=== What you will do ===
Only the lines below from the one containing "FIGURE 1 Longitudinal" through the last line should be set down, exactly as written and with no pictures.

(Data records)
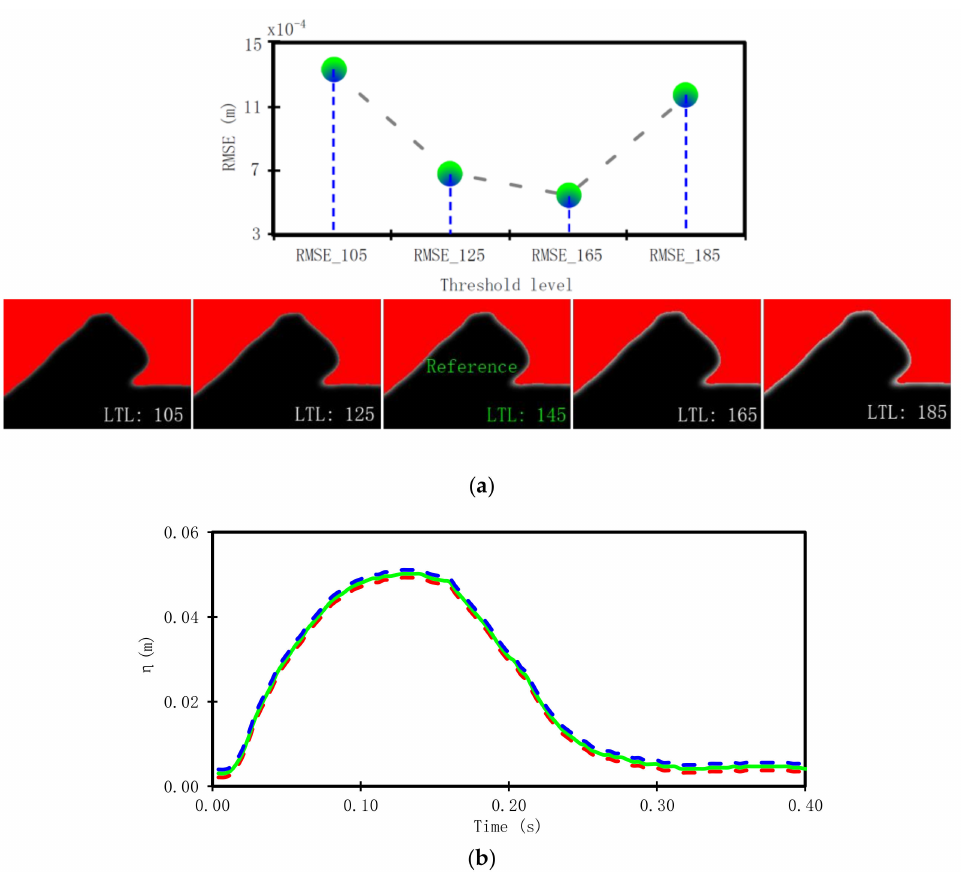
Figure A1. Possible error in measurements due to image binarization. ( a ) RMSE obtained for different threshold levels (LTL) before the binarization of the images. ( b ) Time series of water elevations by probe d2 in the first event of CE3. The solid line represents the measurements with LTL = 145. The dashed lines denote the range of possible error (mean RMSE) because of different LTL values in the image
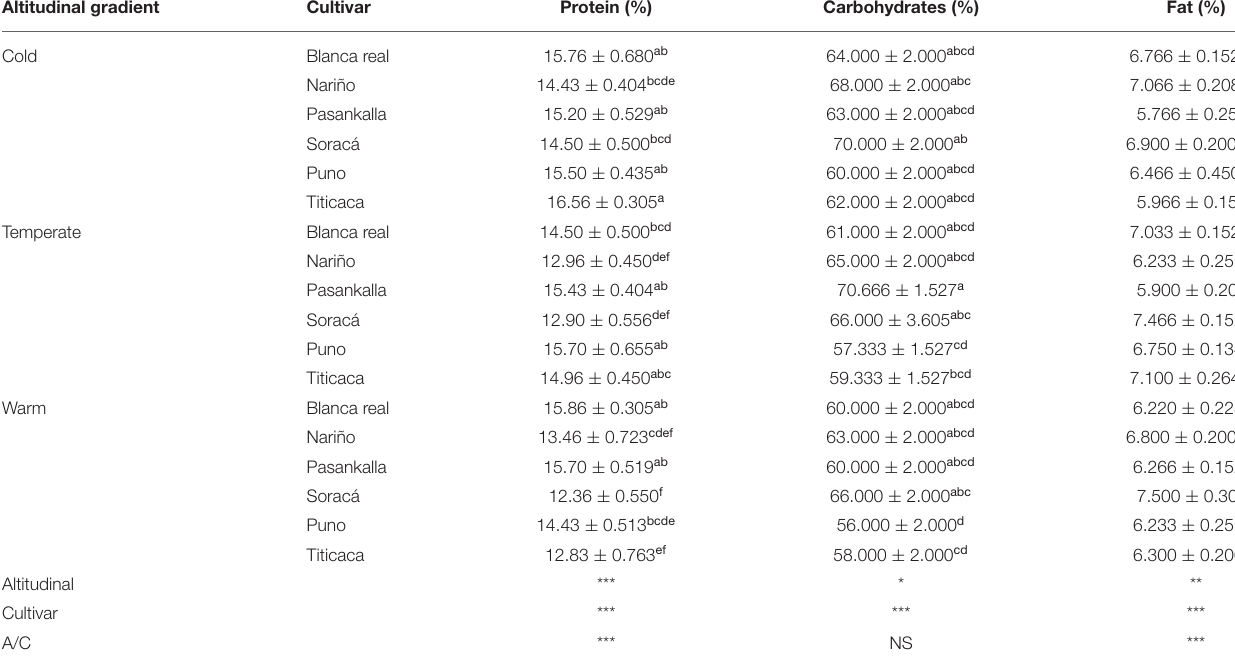
TABLE 1 | Proximate characteristics of six quinoa cultivars under three different altitudinal gradients. Altitudinal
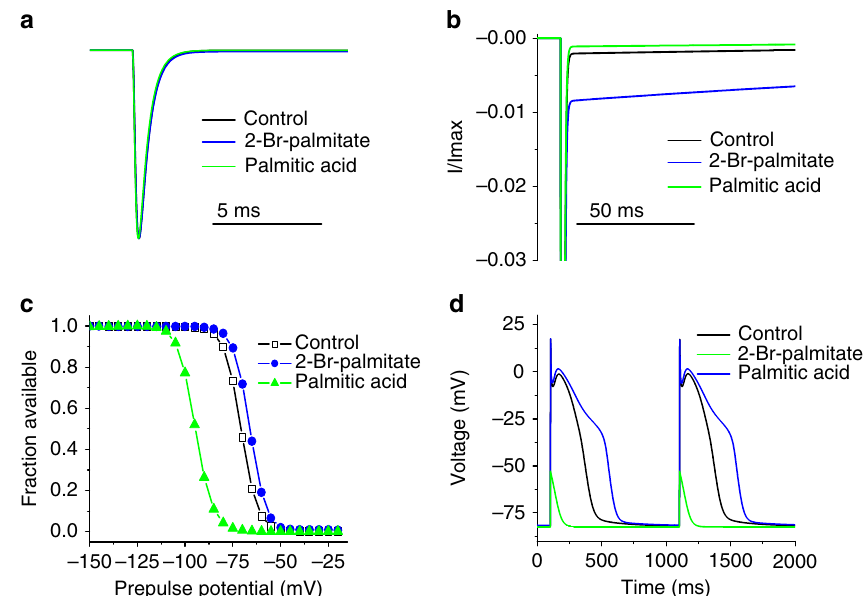
Figure 9 | Computer simulations illustrate the impact of depalmitoylation versus enhanced palmitoylation on cardiomyocyte excitability. ( a ) Comparison of peak simulated control Nav1.5, 2-Br-palmitate and palmitic acid ‘treated’ currents elicited by a step depolarization to (cid:2) 20mV. In the simulation, the kinetics of activation and open-channel inactivation were not altered under the three conditions. The current densities were set to be equal to the peak control current density for comparison of kinetic differences. ( b ) Comparison of persistent (or so-called late) Nav1.5 currents for the three simulated conditions. ( c ) Comparison of voltage dependence of steady-state inactivation for control Nav1.5 (black lines and open symbols), 2-Br-palmitate (green lines and symbols) and palmitic acid (blue lines and symbols) ‘treated’ currents. ( d ) Simulated action potentials from modelled cardiac myocytes are shown. Action potentials were paced at 1Hz in these simulations and the second and third action potentials are shown. The black trace shows action potentials with the control Nav1.5 channels, the green trace with Nav1.5 channels modelled to reflect the changes induced by depalmitoylation with 2-Br-palmitate and the blue trace with Nav1.5 channels modelled to reflect the changes induced by enhanced palmitoylation with palmitic acid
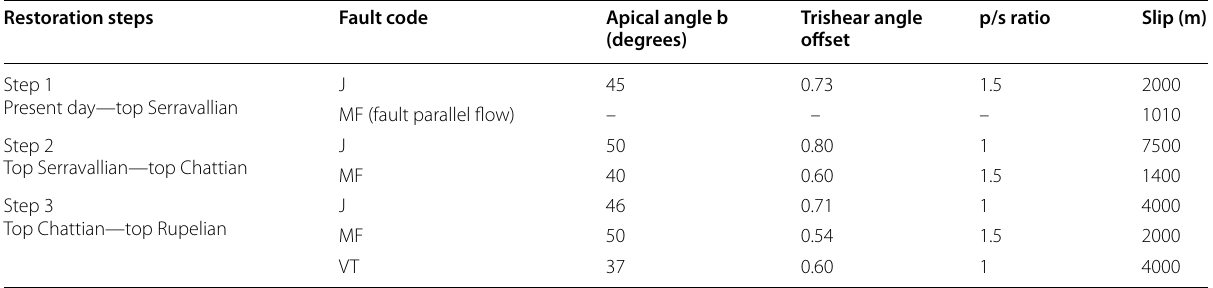
Table 1 list of the parameters adopted for the Trishear kinematic modelling, during the first three steps of restoration; Step 4 was restored with unfolding only Restoration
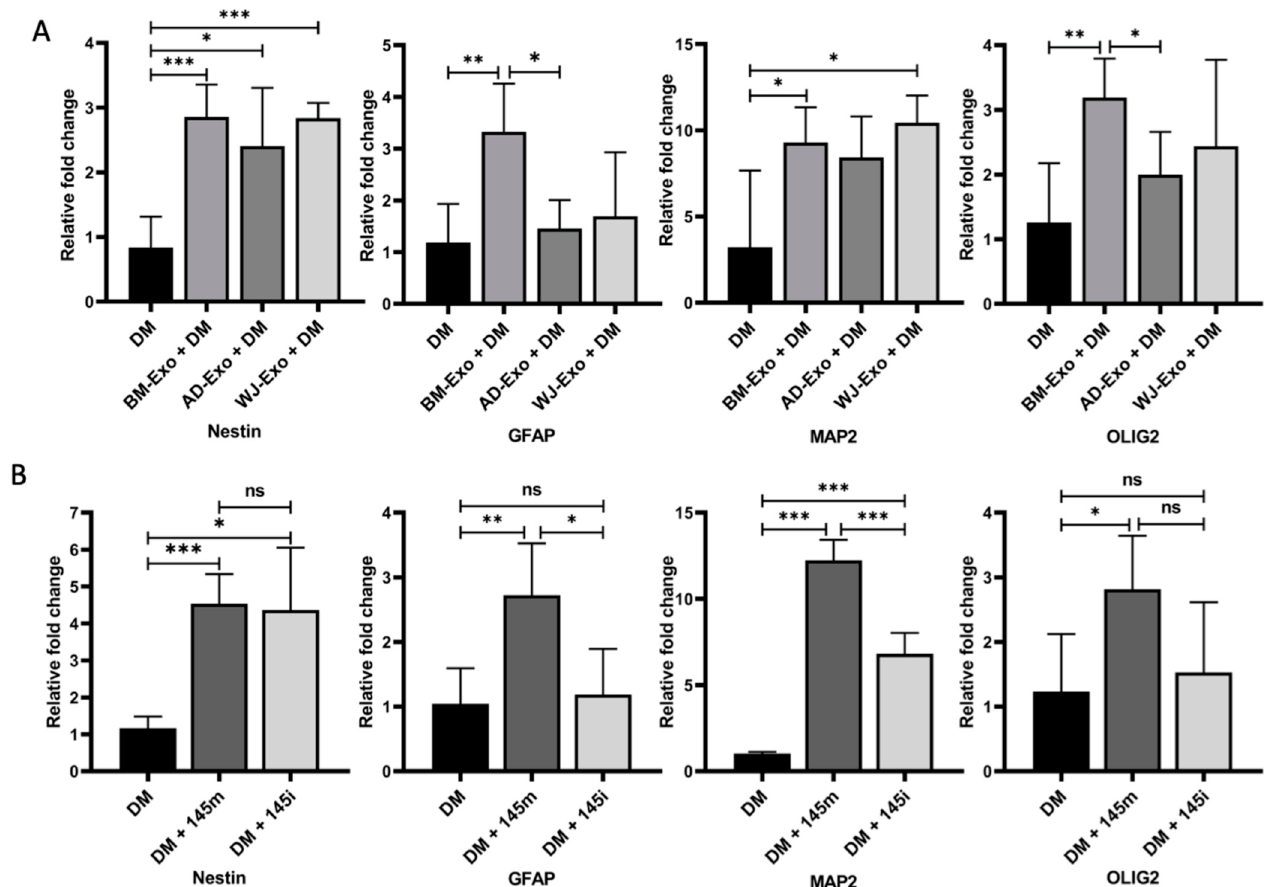
Figure 4. Effect of exosomes and miR ‐ 145 on neurogenesis. ( A ) C17.2 cells were incubated with differentiation media (DM) and 30 μ g of exosomal protein for 7 days. Cells were lysed, and the expression of differentiation markers was measured using RT ‐ PCR. ( B ) Cells were over ‐ expressed and inhibited with mir ‐ 145 ‐ 5p mimic or inhibitors. After 6 h of treatment, cells were washed and incubated with differentiation media for 7 days. Neurogenesis markers were checked by qRT ‐ PCR. Data are represented as mean ± SD; * p < 0.033, ** p < 0.002, and *** p < 0.001; ns = non ‐ significant; DM = Differential media; 145m = miR ‐ 145 ‐ 5p Mimic; 145i = miR ‐ 145 ‐ 5p inhibitor.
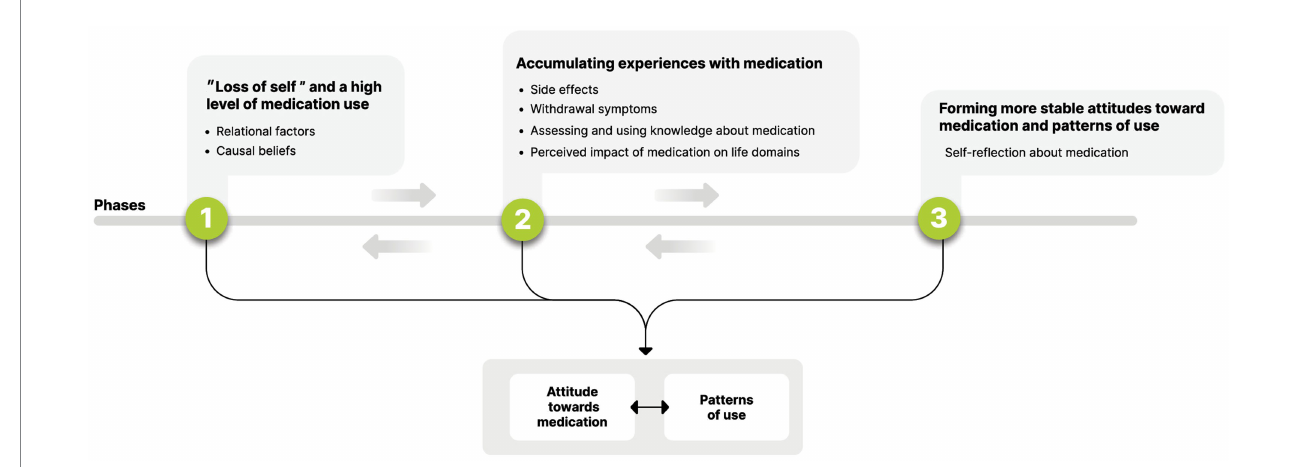
FIGURE 1 Longitudinal model of factors influencing attitudes toward medication and patterns of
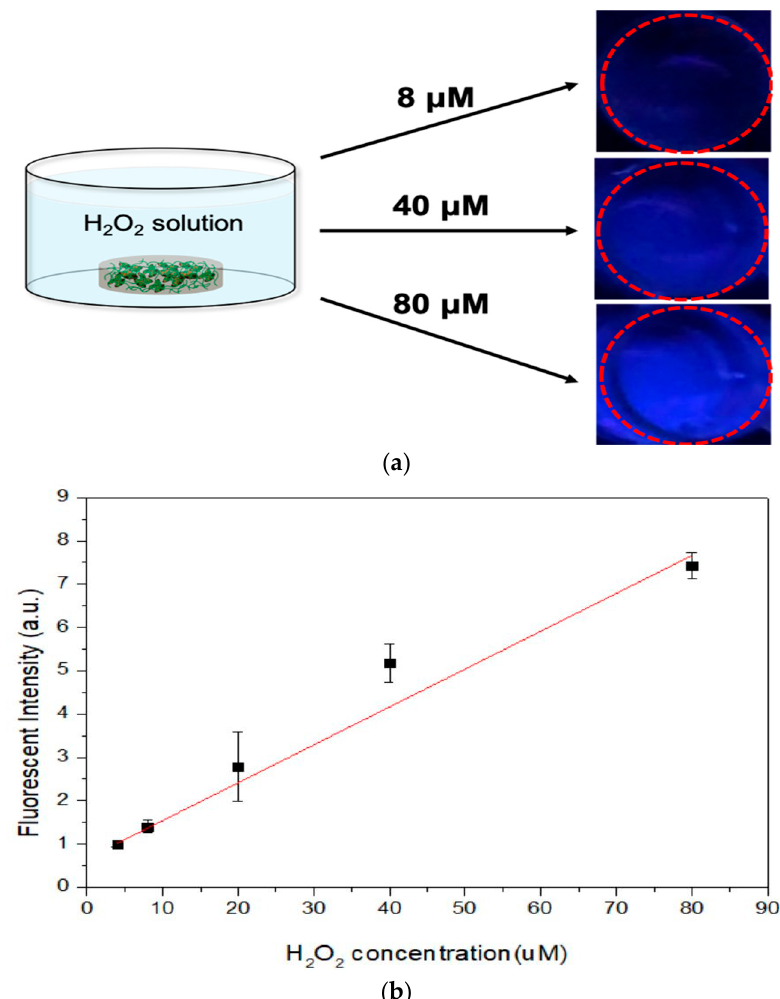
Figure 5. ( a ) Images of increasing blue fluorescent intensities of supernatants. Images of the fluorescence (marked in red circles) increased with increasing H 2 O 2 concentrations (e.g., 8, 40 and 80 µ M) in solutions, ( b ) The normalized blue fluorescent intensities after GDES films fully scavenged H 2 O 2 were linearly increased with increasing H 2 O 2 concentration from the range of 4.0 to 80 μ M (Data are mean ± SD, n = 3; R 2 = 0.984).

=== The answer ===
FIGURE 1 Longitudinal model of factors influencing attitudes toward medication and patterns of
Figure 5. ( a ) Images of increasing blue fluorescent intensities of supernatants. Images of the fluorescence (marked in red circles) increased with increasing H 2 O 2 concentrations (e.g., 8, 40 and 80 µ M) in solutions, ( b ) The normalized blue fluorescent intensities after GDES films fully scavenged H 2 O 2 were linearly increased with increasing H 2 O 2 concentration from the range of 4.0 to 80 μ M (Data are mean ± SD, n = 3; R 2 = 0.984).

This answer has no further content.